Linmasa sempat ramai ketika pernyataan itu keluar, utamanya bagi akademisi sosial sebab beberapa argumen yang hadir menunjukkan bagaimana sarjana sosio humaniora dianggap kurang memiliki sumbang sih terhadap kebutuhan industri. Padahal, tiga tahun sebelum ‘basa-basi’ ini bergema, World Economic Forum sudah sempat menyinggung bagaimana integrasi teknologi dan sosial seharusnya dibentuk.
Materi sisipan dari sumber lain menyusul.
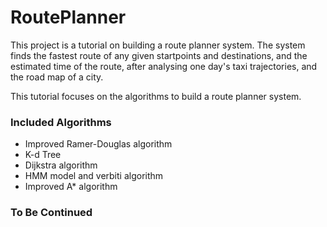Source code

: # RoutePlanner
This project is a tutorial on building a route planner system. The system finds the fastest route of any given startpoints and destinations, and the estimated time of the route, after analysing one day's taxi trajectories, and the road map of a city.

This tutorial focuses on the algorithms to build a route planner system.

### Included Algorithms
* Improved Ramer-Douglas algorithm
* K-d Tree
* Dijkstra algorithm
* HMM model and verbiti algorithm
* Improved A* algorithm

### To Be Continued
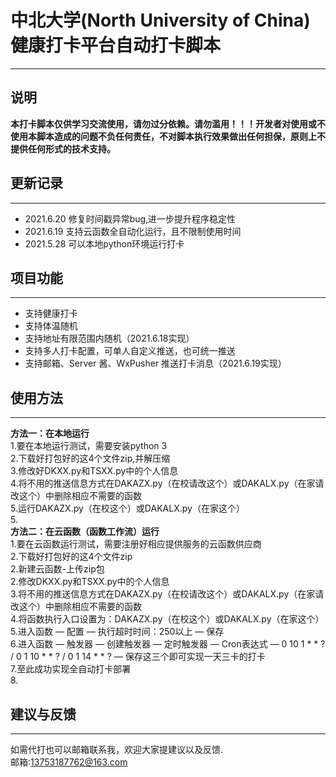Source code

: # 中北大学(North University of China)健康打卡平台自动打卡脚本
*****
## 说明<br>
**本打卡脚本仅供学习交流使用，请勿过分依赖。请勿滥用！！！开发者对使用或不使用本脚本造成的问题不负任何责任，不对脚本执行效果做出任何担保，原则上不提供任何形式的技术支持。**<br>
## 更新记录<br>
*****
- 2021.6.20	修复时间戳异常bug,进一步提升程序稳定性
- 2021.6.19	支持云函数全自动化运行，且不限制使用时间
- 2021.5.28	可以本地python环境运行打卡<br>
## 项目功能<br>
*****
- 支持健康打卡
- 支持体温随机
- 支持地址有限范围内随机（2021.6.18实现）
- 支持多人打卡配置，可单人自定义推送，也可统一推送
- 支持邮箱、Server 酱、WxPusher 推送打卡消息（2021.6.19实现）<br>
## 使用方法<br>
*****
**方法一：在本地运行**<br>
1.要在本地运行测试，需要安装python 3<br>
2.下载好打包好的这4个文件zip,并解压缩<br>
3.修改好DKXX.py和TSXX.py中的个人信息<br>
4.将不用的推送信息方式在DAKAZX.py（在校请改这个）或DAKALX.py（在家请改这个）中删除相应不需要的函数<br>
5.运行DAKAZX.py（在校这个）或DAKALX.py（在家这个）<br>
5.<br>
**方法二：在云函数（函数工作流）运行**<br>
1.要在云函数运行测试，需要注册好相应提供服务的云函数供应商<br>
2.下载好打包好的这4个文件zip<br>
2.新建云函数-上传zip包<br>
2.修改DKXX.py和TSXX.py中的个人信息<br>
3.将不用的推送信息方式在DAKAZX.py（在校请改这个）或DAKALX.py（在家请改这个）中删除相应不需要的函数<br>
4.将函数执行入口设置为：DAKAZX.py（在校这个）或DAKALX.py（在家这个）<br>
5.进入函数 — 配置 — 执行超时时间：250以上 — 保存<br>
6.进入函数 — 触发器 — 创建触发器 — 定时触发器 — Cron表达式 — 0 10 1 * * ?   /   0 1 10 * * ?   /   0 1 14 * * ? — 保存这三个即可实现一天三卡的打卡<br>
7.至此成功实现全自动打卡部署<br>
8.<br>
## 建议与反馈<br>
*****
如需代打也可以邮箱联系我，欢迎大家提建议以及反馈.<br>
邮箱:13753187762@163.com
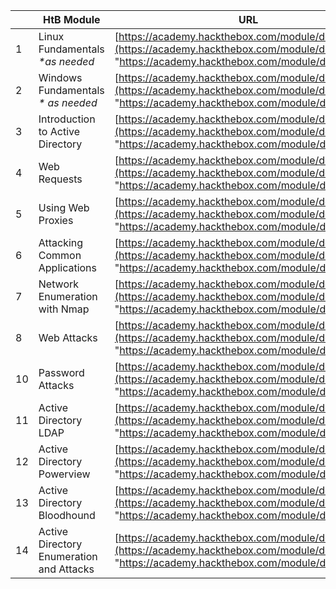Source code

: |     | **HtB Module**                           | **URL**                                                                                                                                                    | Completed |
| --- | ---------------------------------------- | ---------------------------------------------------------------------------------------------------------------------------------------------------------- | --------- |
| 1   | Linux Fundamentals _*as needed_          | [https://academy.hackthebox.com/module/details/18](https://academy.hackthebox.com/module/details/18 "https://academy.hackthebox.com/module/details/18")    |           |
| 2   | Windows Fundamentals _* as needed_       | [https://academy.hackthebox.com/module/details/49](https://academy.hackthebox.com/module/details/49 "https://academy.hackthebox.com/module/details/49")    |           |
| 3   | Introduction to Active Directory         | [https://academy.hackthebox.com/module/details/74](https://academy.hackthebox.com/module/details/74 "https://academy.hackthebox.com/module/details/74")    | True      |
| 4   | Web Requests                             | [https://academy.hackthebox.com/module/details/35](https://academy.hackthebox.com/module/details/35 "https://academy.hackthebox.com/module/details/35")    | True      |
| 5   | Using Web Proxies                        | [https://academy.hackthebox.com/module/details/110](https://academy.hackthebox.com/module/details/110 "https://academy.hackthebox.com/module/details/110") | True      |
| 6   | Attacking Common Applications            | [https://academy.hackthebox.com/module/details/113](https://academy.hackthebox.com/module/details/113 "https://academy.hackthebox.com/module/details/113") |           |
| 7   | Network Enumeration with Nmap            | [https://academy.hackthebox.com/module/details/19](https://academy.hackthebox.com/module/details/19 "https://academy.hackthebox.com/module/details/19")    |           |
| 8   | Web Attacks                              | [https://academy.hackthebox.com/module/details/134](https://academy.hackthebox.com/module/details/134 "https://academy.hackthebox.com/module/details/134") | True      |
| 10  | Password Attacks                         | [https://academy.hackthebox.com/module/details/147](https://academy.hackthebox.com/module/details/147 "https://academy.hackthebox.com/module/details/147") |           |
| 11  | Active Directory LDAP                    | [https://academy.hackthebox.com/module/details/22](https://academy.hackthebox.com/module/details/22 "https://academy.hackthebox.com/module/details/22")    |           |
| 12  | Active Directory Powerview               | [https://academy.hackthebox.com/module/details/68](https://academy.hackthebox.com/module/details/68 "https://academy.hackthebox.com/module/details/68")    |           |
| 13  | Active Directory Bloodhound              | [https://academy.hackthebox.com/module/details/69](https://academy.hackthebox.com/module/details/69 "https://academy.hackthebox.com/module/details/69")    |           |
| 14  | Active Directory Enumeration and Attacks | [https://academy.hackthebox.com/module/details/143](https://academy.hackthebox.com/module/details/143 "https://academy.hackthebox.com/module/details/143") |           |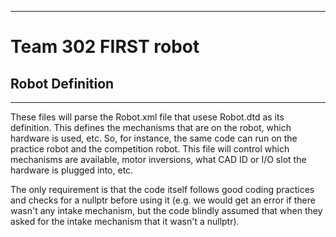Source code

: *************************************************************************************************************
 #  Team 302 FIRST robot 
 ## Robot Definition
*************************************************************************************************************

These files will parse the Robot.xml file that usese Robot.dtd as its definition.  This defines the mechanisms that 
are on the robot, which hardware is used, etc.   So, for instance, the same code can run on the practice robot and 
the competition robot.  This file will control which mechanisms are available, motor inversions, what CAD ID or I/O slot 
the hardware is plugged into, etc.

The only requirement is that the code itself follows good coding practices and checks for a nullptr before using
it (e.g. we would get an error if there wasn't any intake mechanism, but the code blindly assumed that when they 
asked for the intake mechanism that it wasn't a nullptr\).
Alih-alih mengungkap bahwa revolusi industri 4.0 adalah agenda orang-orang di rumpun sains dan teknologi (saintek), WEF memberikan 10 bahan bacaan (klik di sini) yang mampu menyegarkan harapan kita: sarjana maupun calon sarjana sosio humaniora, bahwa revolusi industri tidaklah membunuh ilmuwan sosial. Sebaliknya, peran orang-orang dari rumpun ini dibutuhkan untuk menyeimbangkan tatanan masyarakat yang sedang menghadapi revolusi.
Inovasi maupun kewirausahaan sosial adalah bukti bahwa orang-orang sosio humaniora tidak hanya lulusan yang ‘haha-hihi’ tanpa memberikan kontribusi atas dinamika masyarakat yang terjadi. Baik pengetahuan, jasa, maupun bisnis-bisnis sosial adalah produk yang seharusnya dijaga agar terus hidup. Bukankah harus ada yang membedakan kita dengan mesin yang dirakit? Robot mungkin dapat mencetak barang dengan kecepatan tinggi, orang-orang dengan kemampuan mengoperasikan mesin dapat mengisi kebutuhan sektor industri. Tetapi jangan lupa bahwa orang-orang sosial dapat memberikan pertimbangan saat seluruh kemajuan mulai menimbulkan disintegrasi.